Consideration of chemistry can yield additional insight into the properties of Oceanus Borealis. With a Martian atmosphere of predominantly carbon dioxide, one might expect to find extensive evidence of carbonate minerals on the surface as remnants from oceanic sedimentation. An abundance of carbonates has yet to be detected by the Mars space missions. However, if the early oceans were acidic, carbonates would not be able to form. The positive correlation of phosphorus, sulfur, and chlorine in the soil at two landing sites suggest mixing in a large acidic reservoir. Hematite deposits detected by TES have also been argued as evidence of past liquid water.

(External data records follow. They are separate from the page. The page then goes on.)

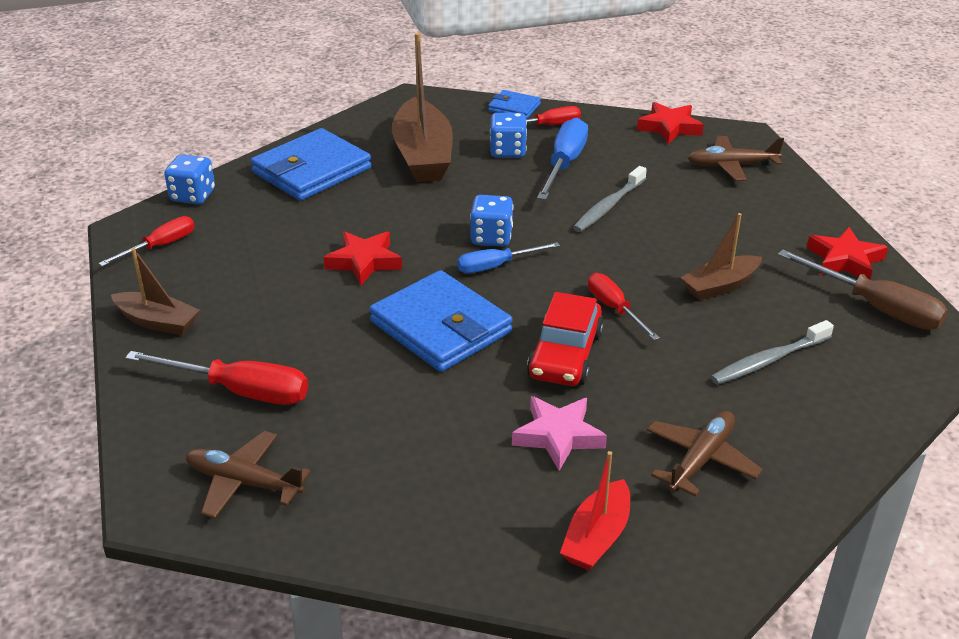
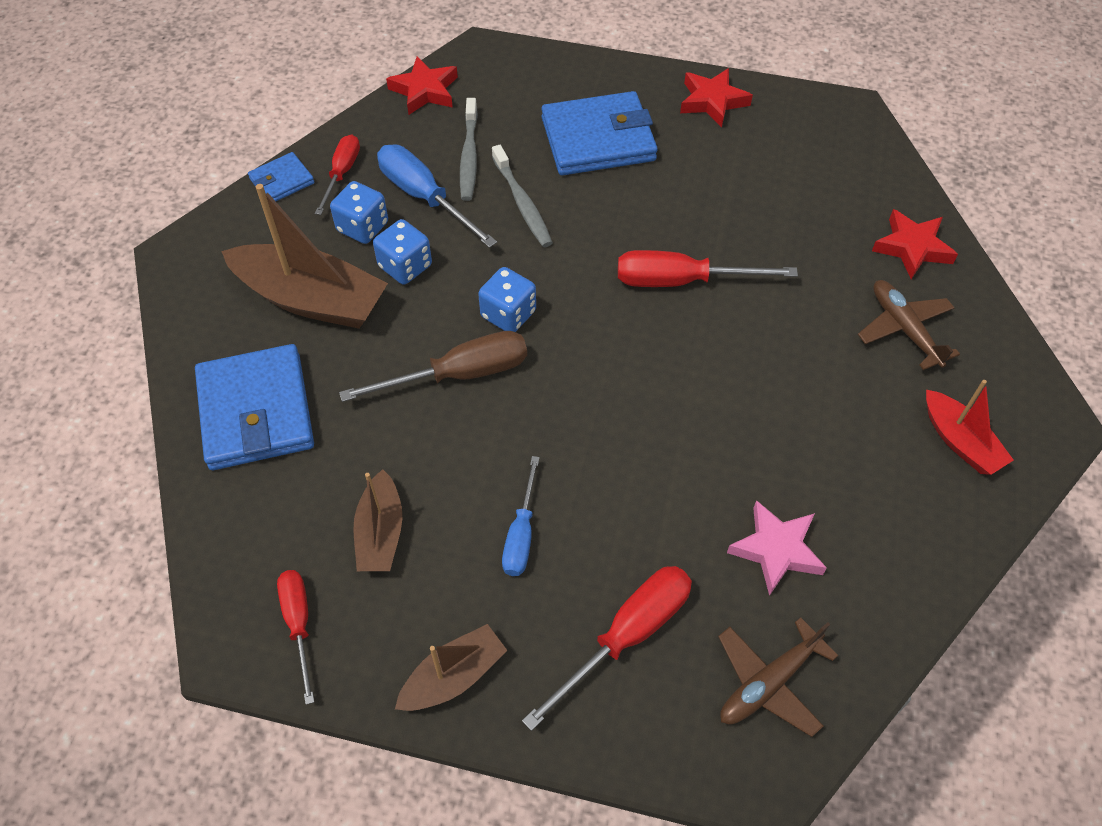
camera: 60 degrees left, 20 degrees up
blue dice [164,154,215,204] -> blue dice moved to [373,219,432,285]
red star [323,231,402,285] -> red star moved to [872,209,958,279]
blue wallet [369,270,513,372] -> blue wallet moved to [541,91,658,175]
blue screwdriver [457,242,560,273] -> blue screwdriver moved to [502,456,540,576]
pink star [512,396,607,471] -> pink star moved to [727,500,827,596]
red car [527,292,604,386] -> none
red screwdriver [588,273,660,340] -> red screwdriver [618,250,798,287], size x1.56
brown boat [680,213,762,300] -> brown boat moved to [353,469,402,571]
brown plane [688,136,784,181] -> none
grey toothbrush [711,320,834,385] -> grey toothbrush moved to [460,98,478,201]
brown screwdriver [778,249,948,330] -> brown screwdriver moved to [339,331,527,402]

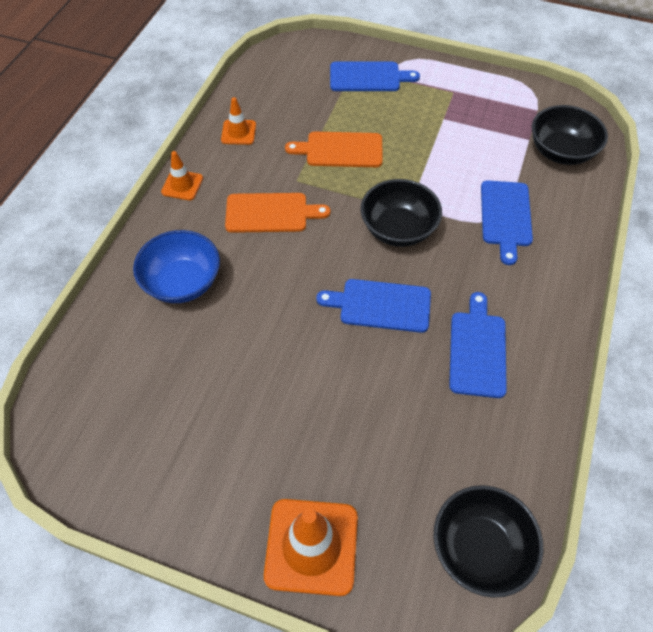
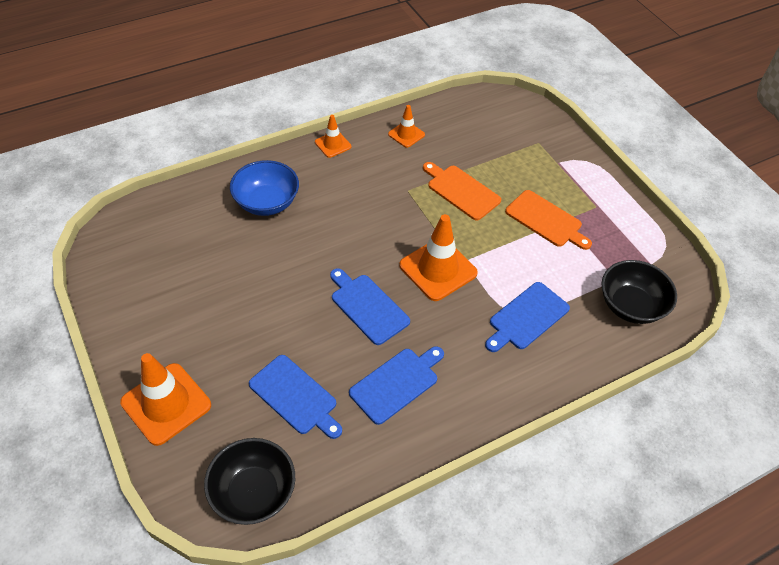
camera: 40 degrees right, 5 degrees down
orange cutting board [225,193,330,233] -> orange cutting board moved to [505,190,592,250]
blue cutting board [330,62,420,91] -> blue cutting board moved to [249,355,342,439]
black bowl [361,179,442,247] -> orange traffic cone [399,214,478,301]

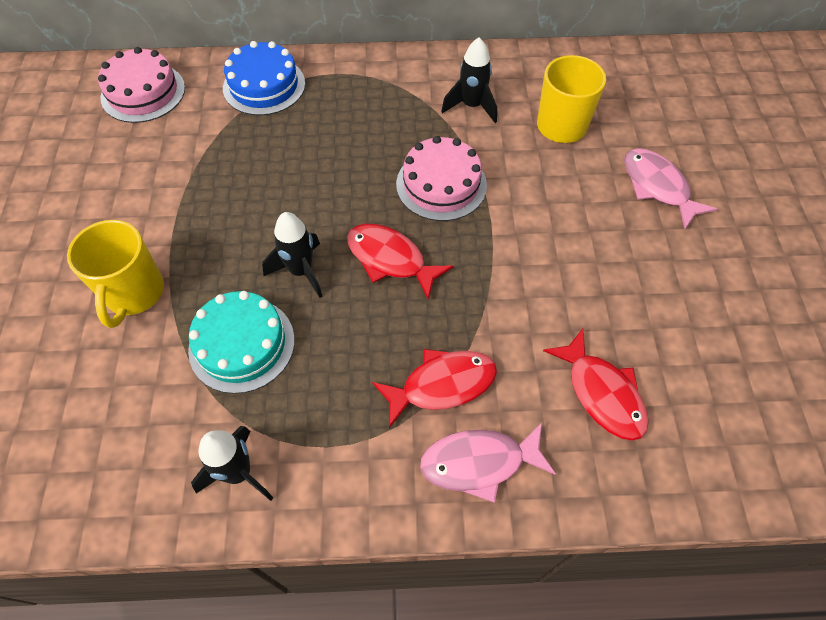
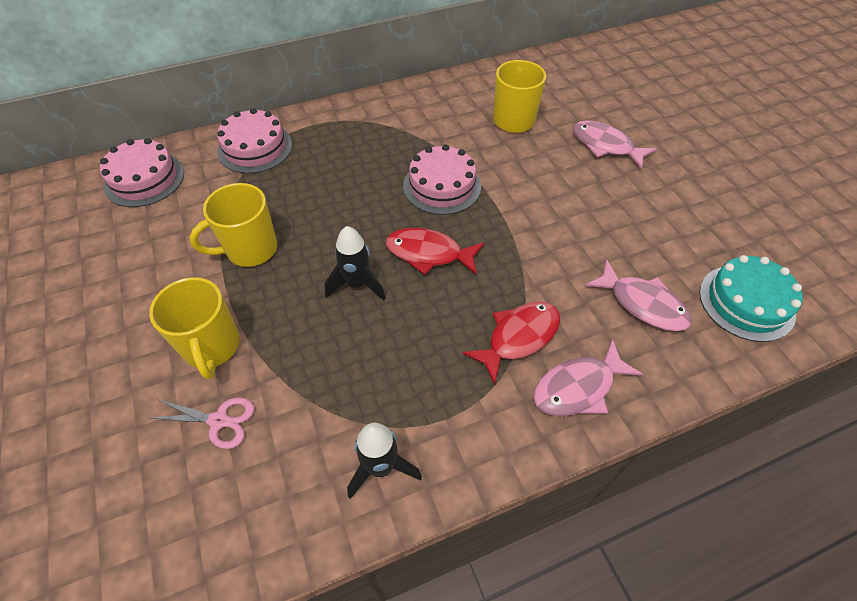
camera: 20 degrees left, 5 degrees down
turquoise cake [188,291,295,394] -> turquoise cake moved to [699,255,802,342]
blue cake [223,41,305,115] -> pink cake [217,108,292,174]
black rocket [441,37,497,123] -> none
red fish [543,329,649,441] -> pink fish [585,259,692,331]
none -> pink scissors [149,398,254,449]
none -> yellow mug [190,183,277,267]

Analysis of molecular hydrogen to deuterium ratios in the upper Mars atmosphere from the NASA Far Ultraviolet Spectroscopic Explorer spacecraft suggests an abundant water supply on primordial Mars.
Fate of the ocean
Given the proposal of a vast primordial ocean on Mars, the fate of the water requires explanation. As the Martian climate cooled, the surface of the ocean would have frozen. One hypothesis states that part of the ocean remains in a frozen state buried beneath a thin layer of rock, debris, and dust on the flat northern plain Vastitas Borealis. The water could have also been absorbed into the subsurface cryosphere or been lost to the atmosphere (by sublimation) and eventually to space through atmospheric sputtering.
The existence of a primordial Martian ocean remains controversial among scientists. The Mars Reconnaissance Orbiter's High Resolution Imaging Science Experiment (HiRISE) has discovered large boulders on the site of the ancient seabed, which should contain only fine sediment. However, the boulders could have been dropped by icebergs, a process common on Earth. The interpretations of some features as ancient shorelines has been challenged.
Confirmation or refutation of the Mars ocean hypothesis awaits additional observational evidence from future Mars missions.